§ TASK: The lines to find are those in the entries that hold the word "tspan"; copy every one of them.

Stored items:
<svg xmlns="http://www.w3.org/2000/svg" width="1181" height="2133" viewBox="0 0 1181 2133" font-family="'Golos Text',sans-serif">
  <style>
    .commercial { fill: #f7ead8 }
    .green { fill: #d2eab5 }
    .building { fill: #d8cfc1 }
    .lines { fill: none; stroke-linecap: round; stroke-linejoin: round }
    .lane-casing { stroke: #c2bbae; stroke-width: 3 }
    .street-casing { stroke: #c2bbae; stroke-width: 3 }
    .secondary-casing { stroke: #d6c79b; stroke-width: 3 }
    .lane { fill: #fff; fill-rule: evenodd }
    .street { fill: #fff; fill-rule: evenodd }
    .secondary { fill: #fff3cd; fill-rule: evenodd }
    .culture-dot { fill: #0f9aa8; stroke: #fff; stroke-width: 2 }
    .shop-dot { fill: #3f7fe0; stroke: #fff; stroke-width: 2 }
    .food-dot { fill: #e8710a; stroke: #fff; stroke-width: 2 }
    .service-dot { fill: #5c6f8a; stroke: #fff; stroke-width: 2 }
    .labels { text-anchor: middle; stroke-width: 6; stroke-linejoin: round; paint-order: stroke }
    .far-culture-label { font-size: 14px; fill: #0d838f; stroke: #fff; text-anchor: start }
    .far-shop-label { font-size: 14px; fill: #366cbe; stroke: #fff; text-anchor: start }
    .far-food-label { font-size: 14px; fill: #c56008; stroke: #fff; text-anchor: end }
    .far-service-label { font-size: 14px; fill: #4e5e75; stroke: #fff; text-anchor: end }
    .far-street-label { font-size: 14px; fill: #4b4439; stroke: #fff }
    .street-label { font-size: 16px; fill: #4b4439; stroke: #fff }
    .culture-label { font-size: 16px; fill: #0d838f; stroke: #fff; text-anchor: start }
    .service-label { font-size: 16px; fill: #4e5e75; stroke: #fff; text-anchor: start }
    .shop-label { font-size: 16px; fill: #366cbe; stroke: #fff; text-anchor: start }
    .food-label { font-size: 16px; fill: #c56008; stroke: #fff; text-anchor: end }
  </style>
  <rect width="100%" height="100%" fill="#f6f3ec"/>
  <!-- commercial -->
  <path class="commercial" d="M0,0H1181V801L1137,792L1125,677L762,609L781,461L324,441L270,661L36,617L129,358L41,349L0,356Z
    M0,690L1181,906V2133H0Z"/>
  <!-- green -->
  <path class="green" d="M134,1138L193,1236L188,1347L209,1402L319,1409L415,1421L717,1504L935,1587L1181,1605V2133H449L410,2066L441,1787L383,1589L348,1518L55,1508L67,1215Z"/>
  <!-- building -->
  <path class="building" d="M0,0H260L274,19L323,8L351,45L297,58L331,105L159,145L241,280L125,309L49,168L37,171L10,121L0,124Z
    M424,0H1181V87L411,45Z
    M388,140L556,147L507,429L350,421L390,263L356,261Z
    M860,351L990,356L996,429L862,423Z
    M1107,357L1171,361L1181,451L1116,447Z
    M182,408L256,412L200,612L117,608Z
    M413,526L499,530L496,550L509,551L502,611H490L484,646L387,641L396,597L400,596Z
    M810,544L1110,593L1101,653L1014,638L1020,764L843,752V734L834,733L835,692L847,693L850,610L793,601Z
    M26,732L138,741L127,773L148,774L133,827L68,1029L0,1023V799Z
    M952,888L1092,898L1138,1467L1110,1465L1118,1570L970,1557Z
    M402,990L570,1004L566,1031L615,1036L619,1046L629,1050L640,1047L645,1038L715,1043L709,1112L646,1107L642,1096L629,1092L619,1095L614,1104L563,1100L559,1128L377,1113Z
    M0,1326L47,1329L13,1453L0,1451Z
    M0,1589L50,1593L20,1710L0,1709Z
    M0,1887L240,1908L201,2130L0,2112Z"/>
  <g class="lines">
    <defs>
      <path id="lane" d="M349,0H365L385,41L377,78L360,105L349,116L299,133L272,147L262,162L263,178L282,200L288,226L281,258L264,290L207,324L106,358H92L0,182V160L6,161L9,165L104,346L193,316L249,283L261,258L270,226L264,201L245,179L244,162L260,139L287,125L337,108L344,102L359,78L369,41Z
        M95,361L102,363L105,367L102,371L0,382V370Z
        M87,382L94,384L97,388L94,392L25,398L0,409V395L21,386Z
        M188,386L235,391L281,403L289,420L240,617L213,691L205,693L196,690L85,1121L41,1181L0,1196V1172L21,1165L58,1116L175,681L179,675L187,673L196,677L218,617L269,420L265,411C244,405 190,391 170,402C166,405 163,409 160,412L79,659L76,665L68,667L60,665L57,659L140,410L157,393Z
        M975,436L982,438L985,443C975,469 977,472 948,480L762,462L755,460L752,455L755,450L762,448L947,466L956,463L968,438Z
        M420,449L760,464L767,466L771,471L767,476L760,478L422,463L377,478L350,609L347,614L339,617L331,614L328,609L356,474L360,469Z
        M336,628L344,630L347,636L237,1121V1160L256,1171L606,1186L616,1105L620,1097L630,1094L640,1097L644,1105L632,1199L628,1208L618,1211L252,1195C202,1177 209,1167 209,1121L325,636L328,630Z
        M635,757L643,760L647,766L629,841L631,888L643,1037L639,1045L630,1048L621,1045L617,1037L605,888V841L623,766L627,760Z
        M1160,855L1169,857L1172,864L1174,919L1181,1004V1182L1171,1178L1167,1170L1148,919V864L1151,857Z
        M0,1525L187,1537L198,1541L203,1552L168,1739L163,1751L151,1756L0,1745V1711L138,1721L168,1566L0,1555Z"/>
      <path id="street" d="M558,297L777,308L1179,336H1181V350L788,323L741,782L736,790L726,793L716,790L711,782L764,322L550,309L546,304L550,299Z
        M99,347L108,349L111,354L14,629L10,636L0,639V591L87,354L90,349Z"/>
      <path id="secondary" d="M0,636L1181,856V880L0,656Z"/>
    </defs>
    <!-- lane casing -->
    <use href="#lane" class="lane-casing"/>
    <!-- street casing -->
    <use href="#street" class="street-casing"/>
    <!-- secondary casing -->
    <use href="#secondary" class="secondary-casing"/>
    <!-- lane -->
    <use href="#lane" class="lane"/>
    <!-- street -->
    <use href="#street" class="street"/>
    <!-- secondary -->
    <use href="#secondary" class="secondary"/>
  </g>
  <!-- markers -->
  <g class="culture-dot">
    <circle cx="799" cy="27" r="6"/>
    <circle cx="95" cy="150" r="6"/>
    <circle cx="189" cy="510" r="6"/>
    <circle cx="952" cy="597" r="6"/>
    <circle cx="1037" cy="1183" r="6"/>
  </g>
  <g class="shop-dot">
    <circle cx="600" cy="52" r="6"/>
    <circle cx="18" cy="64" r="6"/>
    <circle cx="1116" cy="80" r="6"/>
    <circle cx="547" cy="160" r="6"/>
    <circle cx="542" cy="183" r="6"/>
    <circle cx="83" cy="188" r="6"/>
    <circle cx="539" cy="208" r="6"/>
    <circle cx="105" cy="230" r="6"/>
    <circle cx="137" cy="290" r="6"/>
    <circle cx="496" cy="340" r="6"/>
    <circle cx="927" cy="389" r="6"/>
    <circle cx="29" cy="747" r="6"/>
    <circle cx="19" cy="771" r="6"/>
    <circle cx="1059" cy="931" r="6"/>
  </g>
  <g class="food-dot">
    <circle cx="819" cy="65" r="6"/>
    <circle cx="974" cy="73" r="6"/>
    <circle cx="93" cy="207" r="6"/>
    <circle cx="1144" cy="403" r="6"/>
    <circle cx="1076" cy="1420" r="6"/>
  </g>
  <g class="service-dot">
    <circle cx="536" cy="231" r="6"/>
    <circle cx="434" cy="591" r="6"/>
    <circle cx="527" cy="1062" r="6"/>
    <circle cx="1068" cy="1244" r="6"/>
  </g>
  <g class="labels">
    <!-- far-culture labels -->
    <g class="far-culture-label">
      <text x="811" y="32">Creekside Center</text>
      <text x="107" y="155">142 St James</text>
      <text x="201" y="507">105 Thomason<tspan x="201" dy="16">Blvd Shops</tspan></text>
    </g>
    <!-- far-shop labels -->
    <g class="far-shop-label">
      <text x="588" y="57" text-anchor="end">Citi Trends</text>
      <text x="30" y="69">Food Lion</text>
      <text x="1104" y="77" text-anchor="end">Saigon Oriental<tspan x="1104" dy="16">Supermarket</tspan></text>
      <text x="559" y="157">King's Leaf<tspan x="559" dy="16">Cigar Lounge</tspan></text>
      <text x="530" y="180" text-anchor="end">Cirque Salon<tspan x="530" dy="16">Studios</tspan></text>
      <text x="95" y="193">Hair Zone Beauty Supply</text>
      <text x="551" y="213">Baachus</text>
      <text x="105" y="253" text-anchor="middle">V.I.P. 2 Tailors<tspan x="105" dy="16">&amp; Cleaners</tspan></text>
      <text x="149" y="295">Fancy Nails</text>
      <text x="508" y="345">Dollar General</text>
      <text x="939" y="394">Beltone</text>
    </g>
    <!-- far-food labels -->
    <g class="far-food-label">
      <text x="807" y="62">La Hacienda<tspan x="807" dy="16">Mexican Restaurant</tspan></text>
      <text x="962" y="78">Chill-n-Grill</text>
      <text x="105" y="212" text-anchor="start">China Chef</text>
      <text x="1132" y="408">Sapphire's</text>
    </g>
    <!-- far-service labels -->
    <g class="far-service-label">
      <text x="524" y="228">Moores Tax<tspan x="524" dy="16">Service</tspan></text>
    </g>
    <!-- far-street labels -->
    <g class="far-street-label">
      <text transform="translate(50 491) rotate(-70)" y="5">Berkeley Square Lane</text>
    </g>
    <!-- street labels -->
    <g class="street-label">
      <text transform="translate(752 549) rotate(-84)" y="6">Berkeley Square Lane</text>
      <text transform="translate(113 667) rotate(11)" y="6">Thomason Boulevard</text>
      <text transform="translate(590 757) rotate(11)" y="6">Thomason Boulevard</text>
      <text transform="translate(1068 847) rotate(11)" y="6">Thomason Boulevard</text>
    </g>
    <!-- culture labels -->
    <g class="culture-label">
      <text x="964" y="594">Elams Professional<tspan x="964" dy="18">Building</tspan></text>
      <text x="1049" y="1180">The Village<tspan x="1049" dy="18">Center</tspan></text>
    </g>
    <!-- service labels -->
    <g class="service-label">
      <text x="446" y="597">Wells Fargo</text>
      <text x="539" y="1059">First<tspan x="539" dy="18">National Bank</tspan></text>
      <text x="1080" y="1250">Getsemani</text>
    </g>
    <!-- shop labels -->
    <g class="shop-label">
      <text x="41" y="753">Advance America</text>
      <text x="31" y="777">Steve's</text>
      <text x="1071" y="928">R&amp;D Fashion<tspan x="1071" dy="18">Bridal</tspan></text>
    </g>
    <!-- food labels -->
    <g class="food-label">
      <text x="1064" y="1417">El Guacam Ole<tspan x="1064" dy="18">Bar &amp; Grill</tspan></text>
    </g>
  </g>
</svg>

§ SOLVED EXERCISE:
      <text x="201" y="507">105 Thomason<tspan x="201" dy="16">Blvd Shops</tspan></text>
      <text x="1104" y="77" text-anchor="end">Saigon Oriental<tspan x="1104" dy="16">Supermarket</tspan></text>
      <text x="559" y="157">King's Leaf<tspan x="559" dy="16">Cigar Lounge</tspan></text>
      <text x="530" y="180" text-anchor="end">Cirque Salon<tspan x="530" dy="16">Studios</tspan></text>
      <text x="105" y="253" text-anchor="middle">V.I.P. 2 Tailors<tspan x="105" dy="16">&amp; Cleaners</tspan></text>
      <text x="807" y="62">La Hacienda<tspan x="807" dy="16">Mexican Restaurant</tspan></text>
      <text x="524" y="228">Moores Tax<tspan x="524" dy="16">Service</tspan></text>
      <text x="964" y="594">Elams Professional<tspan x="964" dy="18">Building</tspan></text>
      <text x="1049" y="1180">The Village<tspan x="1049" dy="18">Center</tspan></text>
      <text x="539" y="1059">First<tspan x="539" dy="18">National Bank</tspan></text>
      <text x="1071" y="928">R&amp;D Fashion<tspan x="1071" dy="18">Bridal</tspan></text>
      <text x="1064" y="1417">El Guacam Ole<tspan x="1064" dy="18">Bar &amp; Grill</tspan></text>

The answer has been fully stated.